#### GIVEN DATA ####
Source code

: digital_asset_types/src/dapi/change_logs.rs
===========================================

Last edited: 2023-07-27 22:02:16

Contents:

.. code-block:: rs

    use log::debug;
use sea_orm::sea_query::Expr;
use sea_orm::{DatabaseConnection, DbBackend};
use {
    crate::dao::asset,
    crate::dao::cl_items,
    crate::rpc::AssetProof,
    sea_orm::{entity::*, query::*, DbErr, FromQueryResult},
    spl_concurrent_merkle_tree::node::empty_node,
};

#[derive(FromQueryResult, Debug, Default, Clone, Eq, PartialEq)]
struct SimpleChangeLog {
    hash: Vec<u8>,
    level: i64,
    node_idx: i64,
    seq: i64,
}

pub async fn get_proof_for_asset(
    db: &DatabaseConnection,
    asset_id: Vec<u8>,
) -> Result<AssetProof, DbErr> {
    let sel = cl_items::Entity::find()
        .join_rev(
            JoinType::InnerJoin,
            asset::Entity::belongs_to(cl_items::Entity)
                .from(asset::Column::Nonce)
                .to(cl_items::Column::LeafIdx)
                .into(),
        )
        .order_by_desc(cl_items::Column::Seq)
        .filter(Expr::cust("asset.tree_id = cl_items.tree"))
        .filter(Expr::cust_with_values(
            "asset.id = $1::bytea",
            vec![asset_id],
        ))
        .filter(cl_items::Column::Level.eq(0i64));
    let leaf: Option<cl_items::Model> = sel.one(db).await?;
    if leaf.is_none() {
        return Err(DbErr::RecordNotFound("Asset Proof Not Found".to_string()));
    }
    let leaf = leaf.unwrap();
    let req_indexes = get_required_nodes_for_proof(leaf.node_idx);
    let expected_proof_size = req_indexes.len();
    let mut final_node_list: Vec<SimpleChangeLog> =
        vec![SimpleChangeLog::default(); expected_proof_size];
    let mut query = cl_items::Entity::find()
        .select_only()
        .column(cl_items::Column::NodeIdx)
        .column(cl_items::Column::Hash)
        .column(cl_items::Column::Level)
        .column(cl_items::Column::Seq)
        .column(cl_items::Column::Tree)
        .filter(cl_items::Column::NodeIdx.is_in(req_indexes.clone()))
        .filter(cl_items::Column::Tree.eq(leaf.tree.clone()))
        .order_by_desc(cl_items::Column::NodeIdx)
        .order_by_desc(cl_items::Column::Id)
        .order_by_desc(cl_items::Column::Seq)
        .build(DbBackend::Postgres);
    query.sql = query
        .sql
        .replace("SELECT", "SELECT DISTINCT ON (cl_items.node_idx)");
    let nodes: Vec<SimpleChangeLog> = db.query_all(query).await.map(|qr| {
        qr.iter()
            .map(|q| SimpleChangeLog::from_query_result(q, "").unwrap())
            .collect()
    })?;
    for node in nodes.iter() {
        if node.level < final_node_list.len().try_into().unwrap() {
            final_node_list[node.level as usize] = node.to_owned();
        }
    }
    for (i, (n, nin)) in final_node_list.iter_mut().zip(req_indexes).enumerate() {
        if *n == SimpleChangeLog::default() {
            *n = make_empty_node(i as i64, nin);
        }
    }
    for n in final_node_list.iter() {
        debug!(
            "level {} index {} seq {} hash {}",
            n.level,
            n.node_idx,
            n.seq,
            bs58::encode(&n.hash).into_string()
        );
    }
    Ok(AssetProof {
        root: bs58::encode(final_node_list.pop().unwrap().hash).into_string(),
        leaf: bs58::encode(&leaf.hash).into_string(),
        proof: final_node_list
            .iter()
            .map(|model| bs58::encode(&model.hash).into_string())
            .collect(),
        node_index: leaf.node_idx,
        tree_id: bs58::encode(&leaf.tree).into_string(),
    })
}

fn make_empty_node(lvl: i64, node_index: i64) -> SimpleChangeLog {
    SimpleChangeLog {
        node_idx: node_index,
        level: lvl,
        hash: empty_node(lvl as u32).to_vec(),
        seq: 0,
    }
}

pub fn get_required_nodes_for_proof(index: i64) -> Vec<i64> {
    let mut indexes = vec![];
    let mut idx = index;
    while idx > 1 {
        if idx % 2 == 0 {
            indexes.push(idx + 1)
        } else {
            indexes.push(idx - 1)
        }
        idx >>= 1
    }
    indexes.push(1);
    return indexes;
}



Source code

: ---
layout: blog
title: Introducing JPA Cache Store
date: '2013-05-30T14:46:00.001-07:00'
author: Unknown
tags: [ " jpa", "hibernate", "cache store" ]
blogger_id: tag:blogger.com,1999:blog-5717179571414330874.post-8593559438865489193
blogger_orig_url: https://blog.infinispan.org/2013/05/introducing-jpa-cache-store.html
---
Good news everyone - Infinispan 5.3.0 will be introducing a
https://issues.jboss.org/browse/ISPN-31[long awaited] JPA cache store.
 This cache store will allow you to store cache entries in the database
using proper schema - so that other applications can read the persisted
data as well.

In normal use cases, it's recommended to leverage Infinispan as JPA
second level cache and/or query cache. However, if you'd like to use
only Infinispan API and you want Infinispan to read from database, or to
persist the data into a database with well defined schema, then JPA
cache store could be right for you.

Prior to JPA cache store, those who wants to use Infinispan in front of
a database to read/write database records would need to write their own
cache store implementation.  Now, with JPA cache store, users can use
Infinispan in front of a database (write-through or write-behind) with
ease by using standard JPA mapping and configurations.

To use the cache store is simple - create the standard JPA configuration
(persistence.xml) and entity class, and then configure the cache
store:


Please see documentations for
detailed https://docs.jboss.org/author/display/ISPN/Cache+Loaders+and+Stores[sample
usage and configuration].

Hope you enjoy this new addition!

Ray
####
(REQUIREMENT): Take each line above that contains "https" and copy it out.

(REPLY TO THE TASK):
blogger_orig_url: https://blog.infinispan.org/2013/05/introducing-jpa-cache-store.html
https://issues.jboss.org/browse/ISPN-31[long awaited] JPA cache store.
detailed https://docs.jboss.org/author/display/ISPN/Cache+Loaders+and+Stores[sample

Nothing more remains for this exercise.